10.º CONGRESSO DO MUTUALISMO
INTERVENÇÃO NO PAINEL “MUTUALISMO – IMAGEM E VISIBILIDADE”
Quero começar por vos pedir desculpa por me ter socorrido da minha experiência
pessoal para a intervenção que aqui faço. Mas achei, com toda a sinceridade, que seria
mais útil falar-vos do que é concreto e vivido, em detrimento de uma dúzia tiradas de
efeito político de alcance duvidoso.
Há cerca de ano e meio, na cidade do Porto, durante uma conversa descontraída num
intervalo de uma acção de formação promovida pela União das Mutualidades, o dr.
Pedro Bleck da Silva teve um desabafo, em jeito de quem traduzia por palavras o que
lhe ia no pensamento:
– Não percebo a Comunicação Social. Os jornais são incapazes de referir uma única
acção ou evento que venha deste sector. Não percebo. Não sou capaz de perceber.
Tive, então, um lampejo de sapiência, no meio de um grupo de mutualistas em
formação, e, convicto do que iria dizer de seguida, sentenciei em voz alta:
– O mutualismo não é notícia!
O dr. Pedro Bleck da Silva fixou-me, depois olhou para o relógio e lembrou que era
tempo de retomar a formação.
Durante o resto da tarde, arrependi-me um milhão de vezes do que tinha dito.

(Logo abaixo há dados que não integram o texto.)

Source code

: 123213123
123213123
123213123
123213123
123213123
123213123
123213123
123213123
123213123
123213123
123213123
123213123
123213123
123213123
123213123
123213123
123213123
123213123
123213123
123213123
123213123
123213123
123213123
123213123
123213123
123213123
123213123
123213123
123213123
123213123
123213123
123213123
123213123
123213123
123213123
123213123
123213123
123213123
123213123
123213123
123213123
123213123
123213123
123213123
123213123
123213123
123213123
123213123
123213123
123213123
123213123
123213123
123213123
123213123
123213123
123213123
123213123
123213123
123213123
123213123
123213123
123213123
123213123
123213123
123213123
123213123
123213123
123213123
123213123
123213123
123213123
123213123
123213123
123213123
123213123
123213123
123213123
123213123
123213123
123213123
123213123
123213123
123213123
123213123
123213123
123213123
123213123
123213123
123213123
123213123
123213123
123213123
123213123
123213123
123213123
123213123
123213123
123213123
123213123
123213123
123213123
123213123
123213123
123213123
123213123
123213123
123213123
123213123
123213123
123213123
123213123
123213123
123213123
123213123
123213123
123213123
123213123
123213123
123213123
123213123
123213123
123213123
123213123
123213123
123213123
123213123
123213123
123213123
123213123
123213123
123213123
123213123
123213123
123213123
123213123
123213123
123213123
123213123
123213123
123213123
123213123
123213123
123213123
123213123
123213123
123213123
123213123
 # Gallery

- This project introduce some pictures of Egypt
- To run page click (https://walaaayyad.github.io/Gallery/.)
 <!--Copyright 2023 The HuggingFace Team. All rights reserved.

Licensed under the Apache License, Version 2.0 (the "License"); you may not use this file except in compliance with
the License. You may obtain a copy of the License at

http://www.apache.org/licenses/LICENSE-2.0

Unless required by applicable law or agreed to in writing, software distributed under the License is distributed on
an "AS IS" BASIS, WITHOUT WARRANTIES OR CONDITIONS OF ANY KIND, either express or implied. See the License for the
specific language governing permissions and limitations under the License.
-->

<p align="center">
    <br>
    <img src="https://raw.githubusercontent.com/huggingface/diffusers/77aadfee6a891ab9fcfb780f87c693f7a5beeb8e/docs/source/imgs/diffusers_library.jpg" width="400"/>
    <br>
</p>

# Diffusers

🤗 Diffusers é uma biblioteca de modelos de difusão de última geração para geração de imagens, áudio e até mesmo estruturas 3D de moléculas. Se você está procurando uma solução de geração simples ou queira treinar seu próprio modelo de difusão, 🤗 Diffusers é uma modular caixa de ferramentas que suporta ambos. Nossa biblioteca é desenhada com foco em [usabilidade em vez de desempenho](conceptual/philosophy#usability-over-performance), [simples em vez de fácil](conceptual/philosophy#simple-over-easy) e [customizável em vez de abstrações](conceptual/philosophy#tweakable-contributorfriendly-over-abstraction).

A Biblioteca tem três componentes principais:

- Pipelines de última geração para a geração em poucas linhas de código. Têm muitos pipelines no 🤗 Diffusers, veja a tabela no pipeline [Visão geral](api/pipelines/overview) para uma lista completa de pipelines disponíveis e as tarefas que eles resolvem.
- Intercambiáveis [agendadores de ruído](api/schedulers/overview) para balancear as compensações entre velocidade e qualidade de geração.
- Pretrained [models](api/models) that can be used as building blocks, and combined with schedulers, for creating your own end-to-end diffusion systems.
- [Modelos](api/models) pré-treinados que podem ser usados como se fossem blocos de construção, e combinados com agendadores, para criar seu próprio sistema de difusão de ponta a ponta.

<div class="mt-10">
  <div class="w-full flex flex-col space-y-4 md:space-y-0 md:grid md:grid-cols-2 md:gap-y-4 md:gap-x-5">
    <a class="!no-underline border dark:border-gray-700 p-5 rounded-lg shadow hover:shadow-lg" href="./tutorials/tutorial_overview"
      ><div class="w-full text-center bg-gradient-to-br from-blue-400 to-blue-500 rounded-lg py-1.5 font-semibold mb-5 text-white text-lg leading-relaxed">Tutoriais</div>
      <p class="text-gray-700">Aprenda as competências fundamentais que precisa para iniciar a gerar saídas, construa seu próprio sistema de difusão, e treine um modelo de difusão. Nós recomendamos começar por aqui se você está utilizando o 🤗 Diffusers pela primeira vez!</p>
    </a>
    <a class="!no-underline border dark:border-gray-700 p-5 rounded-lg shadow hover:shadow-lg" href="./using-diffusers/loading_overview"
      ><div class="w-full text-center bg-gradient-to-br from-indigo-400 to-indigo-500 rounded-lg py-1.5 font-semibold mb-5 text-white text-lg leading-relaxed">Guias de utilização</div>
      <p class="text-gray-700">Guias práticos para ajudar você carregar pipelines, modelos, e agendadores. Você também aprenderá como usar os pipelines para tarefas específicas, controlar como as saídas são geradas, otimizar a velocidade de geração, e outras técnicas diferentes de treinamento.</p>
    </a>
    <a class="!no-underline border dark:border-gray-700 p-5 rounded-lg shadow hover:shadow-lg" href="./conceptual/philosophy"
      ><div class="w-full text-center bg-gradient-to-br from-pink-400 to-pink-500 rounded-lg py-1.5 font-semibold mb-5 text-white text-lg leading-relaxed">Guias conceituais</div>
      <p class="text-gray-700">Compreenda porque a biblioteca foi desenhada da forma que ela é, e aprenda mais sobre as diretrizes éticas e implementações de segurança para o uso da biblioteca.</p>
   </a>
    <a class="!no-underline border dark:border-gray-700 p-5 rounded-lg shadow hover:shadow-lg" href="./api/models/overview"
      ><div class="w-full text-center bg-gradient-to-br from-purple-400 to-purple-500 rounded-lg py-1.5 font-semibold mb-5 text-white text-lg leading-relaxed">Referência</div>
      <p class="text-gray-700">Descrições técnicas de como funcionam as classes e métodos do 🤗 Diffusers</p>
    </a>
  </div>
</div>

Sobretudo pelo que, naqueles segundos, não expliquei, nem fui capaz de sintetizar,
deixando no ar uma miríade de interrogações e de dúvidas sem direito a
esclarecimento.
Recentemente, o dr. Pedro Bleck da Silva telefonou-me, convidando-me a intervir, no
âmbito deste Congresso, no painel “Imagem e Visibilidade”, o painel em que,
precisamente, poderia prestar todos os esclarecimentos que ficaram por dar há coisa
de ano e meio.
Por tudo isto, ao dr. Pedro Bleck da Silva e à União das Mutualidades Portuguesas, o
meu sincero e público agradecimento pela oportunidade.
Chamo-me Paulo Silva e tenho carteira profissional de jornalista desde 1989. Mas,
antes disso, fui funcionário da Direcção-Geral das Contribuições e Impostos durante
seis anos, abandonando uma carreira previsível porque, sei lá bem porquê, gostava de
escrever, gostava de livros, gostava de jornais.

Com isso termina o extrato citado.